■ **EXERCISE TASK**
Please locate every line in the records that contains the string "Regular", matching case exactly, and copy each of those lines.

■ **MATERIAL PROVIDED**

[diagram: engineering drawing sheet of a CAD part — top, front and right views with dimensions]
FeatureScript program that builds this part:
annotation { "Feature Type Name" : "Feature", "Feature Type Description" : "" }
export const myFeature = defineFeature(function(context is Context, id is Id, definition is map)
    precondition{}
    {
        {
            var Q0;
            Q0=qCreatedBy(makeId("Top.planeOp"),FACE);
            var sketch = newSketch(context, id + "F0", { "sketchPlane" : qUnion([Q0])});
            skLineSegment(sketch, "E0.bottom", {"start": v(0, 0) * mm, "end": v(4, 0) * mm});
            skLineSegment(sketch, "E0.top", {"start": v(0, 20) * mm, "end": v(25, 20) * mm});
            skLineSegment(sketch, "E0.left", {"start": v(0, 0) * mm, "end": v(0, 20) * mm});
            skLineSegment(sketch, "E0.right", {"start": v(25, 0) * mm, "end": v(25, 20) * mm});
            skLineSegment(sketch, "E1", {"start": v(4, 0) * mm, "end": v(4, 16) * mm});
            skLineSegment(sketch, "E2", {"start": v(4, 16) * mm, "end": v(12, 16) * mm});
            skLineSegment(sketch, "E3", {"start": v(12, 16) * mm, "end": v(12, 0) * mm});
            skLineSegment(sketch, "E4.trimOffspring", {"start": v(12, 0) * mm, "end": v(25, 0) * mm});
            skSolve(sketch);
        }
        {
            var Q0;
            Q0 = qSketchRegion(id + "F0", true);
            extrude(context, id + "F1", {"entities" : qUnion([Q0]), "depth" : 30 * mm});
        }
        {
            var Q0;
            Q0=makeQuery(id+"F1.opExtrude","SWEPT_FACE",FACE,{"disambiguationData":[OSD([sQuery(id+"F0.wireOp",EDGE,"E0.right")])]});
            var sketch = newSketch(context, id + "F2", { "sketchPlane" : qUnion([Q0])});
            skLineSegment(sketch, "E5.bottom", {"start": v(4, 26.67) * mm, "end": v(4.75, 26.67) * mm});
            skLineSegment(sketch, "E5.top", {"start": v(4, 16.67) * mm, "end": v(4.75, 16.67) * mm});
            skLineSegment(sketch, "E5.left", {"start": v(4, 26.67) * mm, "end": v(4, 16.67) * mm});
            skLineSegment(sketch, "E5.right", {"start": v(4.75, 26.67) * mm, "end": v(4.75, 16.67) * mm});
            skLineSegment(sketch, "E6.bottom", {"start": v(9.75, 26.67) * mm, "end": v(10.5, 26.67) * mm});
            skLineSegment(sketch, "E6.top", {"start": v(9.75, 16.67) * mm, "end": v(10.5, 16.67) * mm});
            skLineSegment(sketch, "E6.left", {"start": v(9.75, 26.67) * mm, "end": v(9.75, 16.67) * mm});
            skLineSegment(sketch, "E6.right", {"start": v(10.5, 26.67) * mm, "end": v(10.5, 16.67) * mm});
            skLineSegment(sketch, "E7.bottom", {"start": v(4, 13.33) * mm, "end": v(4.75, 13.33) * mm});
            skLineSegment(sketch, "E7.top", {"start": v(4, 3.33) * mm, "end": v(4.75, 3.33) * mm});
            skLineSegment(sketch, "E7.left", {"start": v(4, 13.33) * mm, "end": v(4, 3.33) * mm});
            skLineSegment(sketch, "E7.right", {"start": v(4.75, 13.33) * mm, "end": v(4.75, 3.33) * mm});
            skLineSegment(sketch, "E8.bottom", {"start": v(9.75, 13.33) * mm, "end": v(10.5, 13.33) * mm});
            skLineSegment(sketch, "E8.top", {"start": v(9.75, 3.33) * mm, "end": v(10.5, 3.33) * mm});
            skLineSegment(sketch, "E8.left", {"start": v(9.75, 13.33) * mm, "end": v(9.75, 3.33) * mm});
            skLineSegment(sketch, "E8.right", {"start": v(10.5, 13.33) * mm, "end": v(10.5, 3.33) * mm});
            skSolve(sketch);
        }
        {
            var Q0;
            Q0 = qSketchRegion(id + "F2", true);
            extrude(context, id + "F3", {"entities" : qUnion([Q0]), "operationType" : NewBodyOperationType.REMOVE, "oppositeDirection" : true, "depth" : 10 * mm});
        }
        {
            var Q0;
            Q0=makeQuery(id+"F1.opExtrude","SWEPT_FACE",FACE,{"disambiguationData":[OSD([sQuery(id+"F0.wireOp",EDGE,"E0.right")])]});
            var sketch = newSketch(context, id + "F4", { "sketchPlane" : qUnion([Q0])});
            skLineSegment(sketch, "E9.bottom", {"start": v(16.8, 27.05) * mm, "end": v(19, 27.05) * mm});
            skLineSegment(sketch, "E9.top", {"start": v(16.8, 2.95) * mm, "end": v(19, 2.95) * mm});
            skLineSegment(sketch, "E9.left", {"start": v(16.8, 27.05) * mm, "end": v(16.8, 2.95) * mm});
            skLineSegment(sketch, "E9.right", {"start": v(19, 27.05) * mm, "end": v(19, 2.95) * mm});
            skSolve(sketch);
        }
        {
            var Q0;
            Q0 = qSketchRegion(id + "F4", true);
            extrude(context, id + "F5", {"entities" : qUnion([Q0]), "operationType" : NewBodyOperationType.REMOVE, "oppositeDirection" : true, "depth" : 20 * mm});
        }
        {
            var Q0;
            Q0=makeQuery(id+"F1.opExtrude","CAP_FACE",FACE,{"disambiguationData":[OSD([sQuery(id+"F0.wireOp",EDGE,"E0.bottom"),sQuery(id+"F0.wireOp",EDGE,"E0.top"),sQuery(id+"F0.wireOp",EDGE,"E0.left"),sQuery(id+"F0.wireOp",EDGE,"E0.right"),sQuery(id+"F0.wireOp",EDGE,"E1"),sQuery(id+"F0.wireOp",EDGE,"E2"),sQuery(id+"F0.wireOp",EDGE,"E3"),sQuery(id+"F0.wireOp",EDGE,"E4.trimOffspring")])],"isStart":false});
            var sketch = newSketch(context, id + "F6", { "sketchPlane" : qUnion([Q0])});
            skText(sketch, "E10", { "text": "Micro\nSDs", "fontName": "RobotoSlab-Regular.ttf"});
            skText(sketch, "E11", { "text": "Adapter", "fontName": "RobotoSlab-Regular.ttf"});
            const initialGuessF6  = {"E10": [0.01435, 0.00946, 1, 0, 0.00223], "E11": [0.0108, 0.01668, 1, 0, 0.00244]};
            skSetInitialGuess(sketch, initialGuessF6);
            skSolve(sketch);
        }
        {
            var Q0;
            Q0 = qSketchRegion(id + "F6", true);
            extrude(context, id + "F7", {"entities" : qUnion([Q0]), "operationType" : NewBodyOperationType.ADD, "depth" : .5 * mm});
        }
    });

■ **RESPONSE TO THE EXERCISE**
            skText(sketch, "E10", { "text": "Micro\nSDs", "fontName": "RobotoSlab-Regular.ttf"});
            skText(sketch, "E11", { "text": "Adapter", "fontName": "RobotoSlab-Regular.ttf"});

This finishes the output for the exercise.